------ INPUT MATERIAL
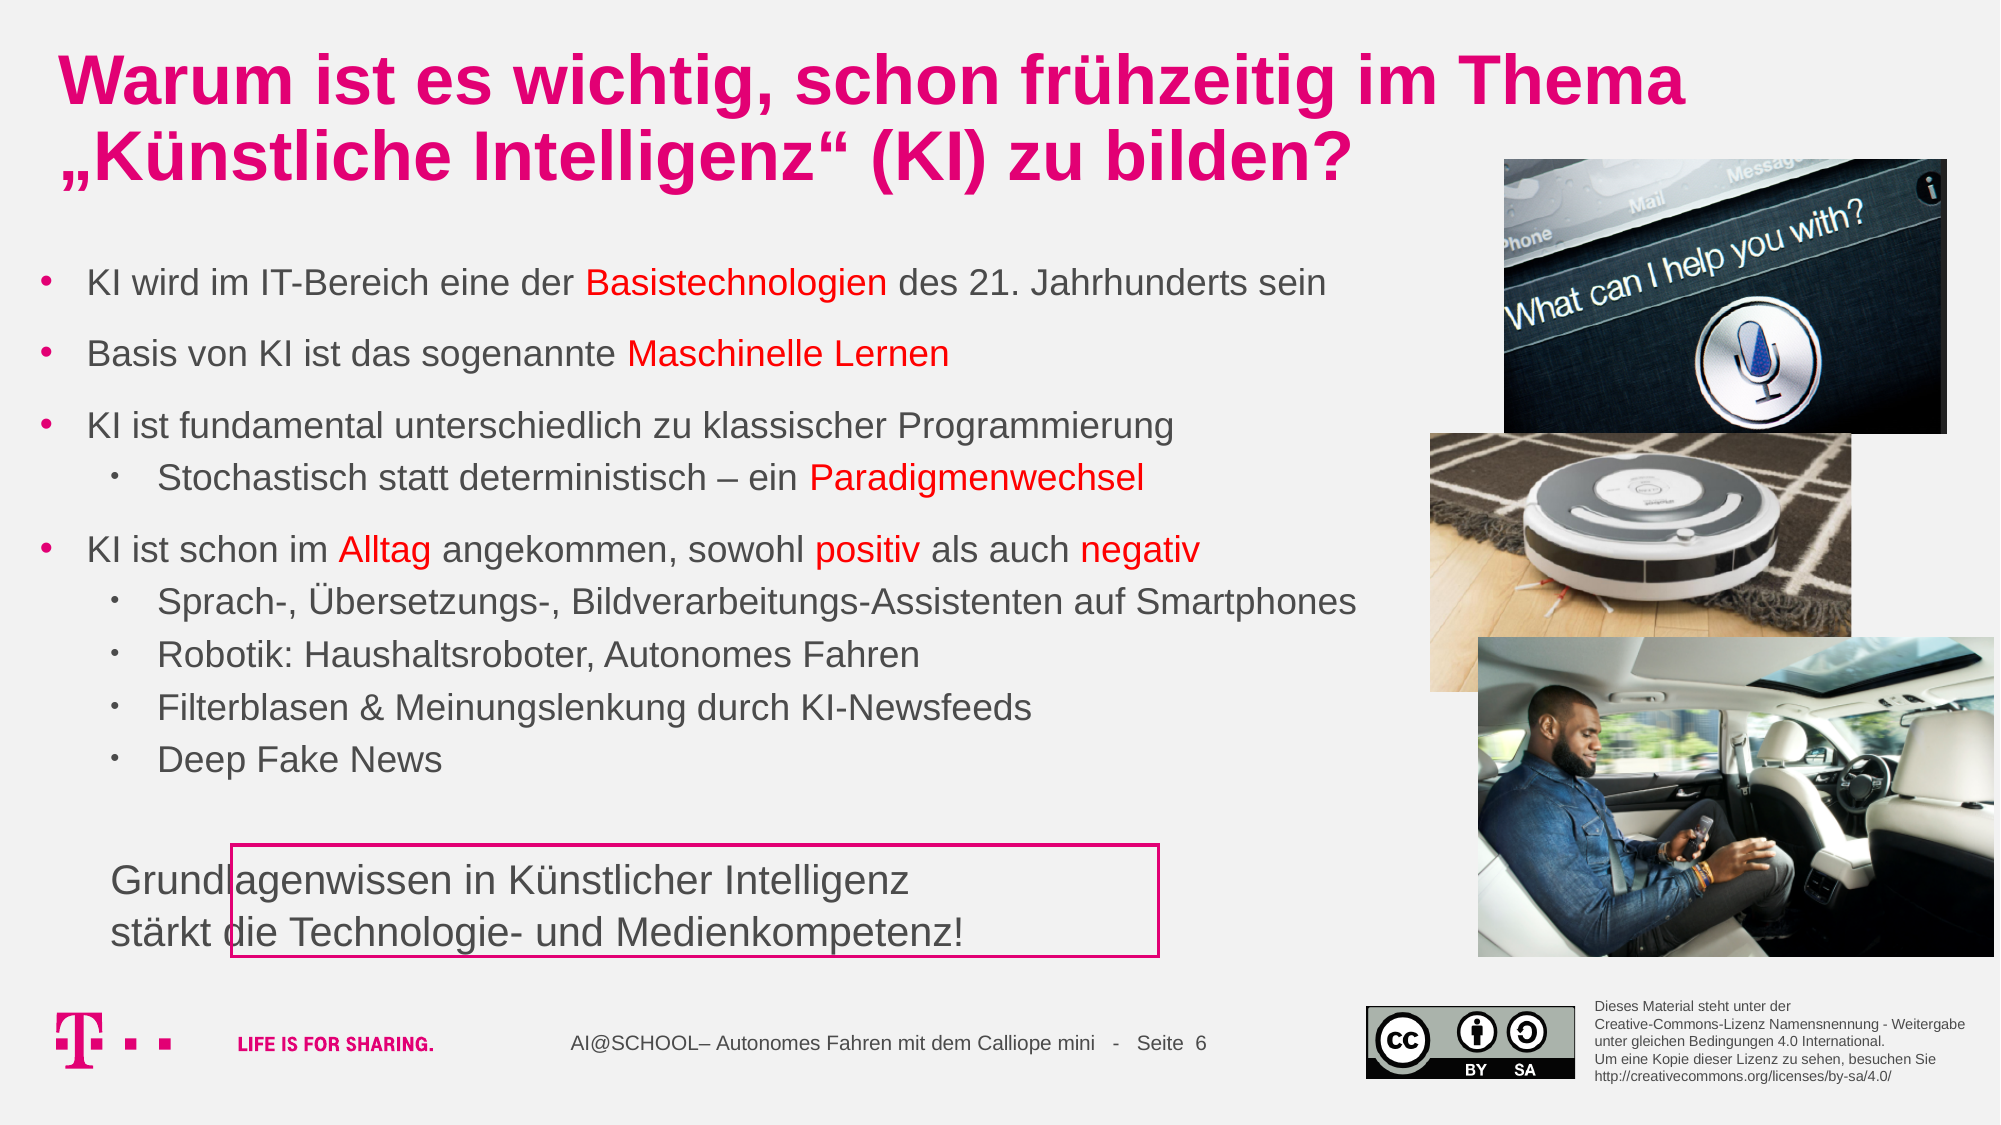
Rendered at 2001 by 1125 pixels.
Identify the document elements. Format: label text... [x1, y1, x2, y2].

picture [1430, 159, 1994, 957]
list KI wird im IT-Bereich eine der Basistechnologien des 21. Jahrhunderts sein Basis von KI ist das sogenannte Maschinelle Lernen KI ist fundamental unterschiedlich zu klassischer Programmierung Stochastisch statt deterministisch – ein Paradigmenwechsel KI ist schon im Alltag angekommen, sowohl positiv als auch negativ Sprach-, Übersetzungs-, Bildverarbeitungs-Assistenten auf Smartphones Robotik: Haushaltsroboter, Autonomes Fahren Filterblasen & Meinungslenkung durch KI-Newsfeeds Deep Fake News Grundlagenwissen in Künstlicher Intelligenz stärkt die Technologie- und Medienkompetenz! [39, 256, 1504, 957]
list KI wird im IT-Bereich eine der Basistechnologien des 21. Jahrhunderts sein Basis von KI ist das sogenannte Maschinelle Lernen KI ist fundamental unterschiedlich zu klassischer Programmierung Stochastisch statt deterministisch – ein Paradigmenwechsel KI ist schon im Alltag angekommen, sowohl positiv als auch negativ Sprach-, Übersetzungs-, Bildverarbeitungs-Assistenten auf Smartphones Robotik: Haushaltsroboter, Autonomes Fahren Filterblasen & Meinungslenkung durch KI-Newsfeeds Deep Fake News Grundlagenwissen in Künstlicher Intelligenz stärkt die Technologie- und Medienkompetenz! [233, 847, 1157, 955]
title Warum ist es wichtig, schon frühzeitig im Thema „Künstliche Intelligenz“ (KI) zu bilden? [0, 43, 1888, 132]
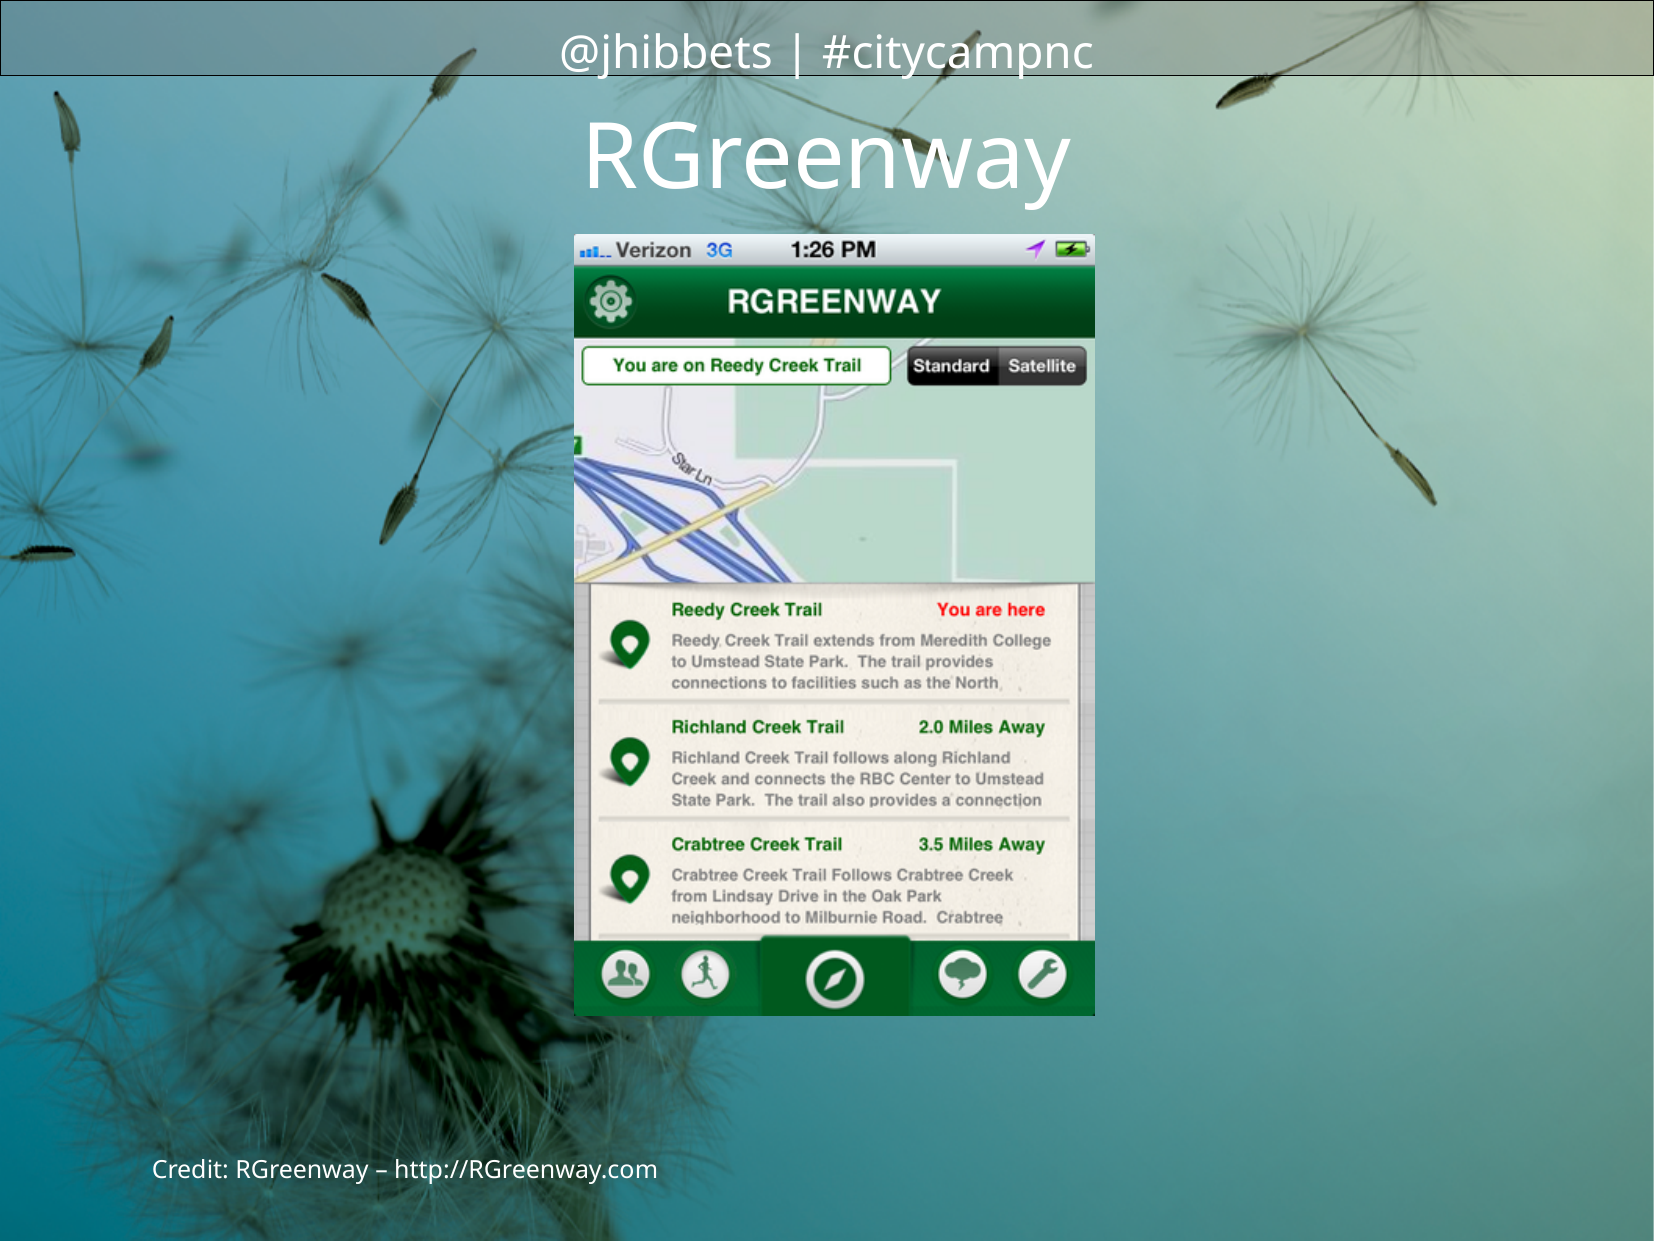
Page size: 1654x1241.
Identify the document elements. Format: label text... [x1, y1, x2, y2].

title RGreenway [82, 49, 1571, 257]
text_box Credit: RGreenway – http://RGreenway.com [137, 1144, 687, 1188]
picture [0, 76, 1654, 1241]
------------
TASK PROMPT:
Rewrite the material above, swapping "document elements" for "page components" everywhere it occurs and changing nothing else. Leave out the pictures.

THE REPLY:
Rendered at 2001 by 1125 pixels.
Identify the page components. Format: label text... [x1, y1, x2, y2].

picture [1430, 159, 1994, 957]
list KI wird im IT-Bereich eine der Basistechnologien des 21. Jahrhunderts sein Basis von KI ist das sogenannte Maschinelle Lernen KI ist fundamental unterschiedlich zu klassischer Programmierung Stochastisch statt deterministisch – ein Paradigmenwechsel KI ist schon im Alltag angekommen, sowohl positiv als auch negativ Sprach-, Übersetzungs-, Bildverarbeitungs-Assistenten auf Smartphones Robotik: Haushaltsroboter, Autonomes Fahren Filterblasen & Meinungslenkung durch KI-Newsfeeds Deep Fake News Grundlagenwissen in Künstlicher Intelligenz stärkt die Technologie- und Medienkompetenz! [39, 256, 1504, 957]
list KI wird im IT-Bereich eine der Basistechnologien des 21. Jahrhunderts sein Basis von KI ist das sogenannte Maschinelle Lernen KI ist fundamental unterschiedlich zu klassischer Programmierung Stochastisch statt deterministisch – ein Paradigmenwechsel KI ist schon im Alltag angekommen, sowohl positiv als auch negativ Sprach-, Übersetzungs-, Bildverarbeitungs-Assistenten auf Smartphones Robotik: Haushaltsroboter, Autonomes Fahren Filterblasen & Meinungslenkung durch KI-Newsfeeds Deep Fake News Grundlagenwissen in Künstlicher Intelligenz stärkt die Technologie- und Medienkompetenz! [233, 847, 1157, 955]
title Warum ist es wichtig, schon frühzeitig im Thema „Künstliche Intelligenz“ (KI) zu bilden? [0, 43, 1888, 132]
Page size: 1654x1241.
Identify the page components. Format: label text... [x1, y1, x2, y2].

title RGreenway [82, 49, 1571, 257]
text_box Credit: RGreenway – http://RGreenway.com [137, 1144, 687, 1188]
picture [0, 76, 1654, 1241]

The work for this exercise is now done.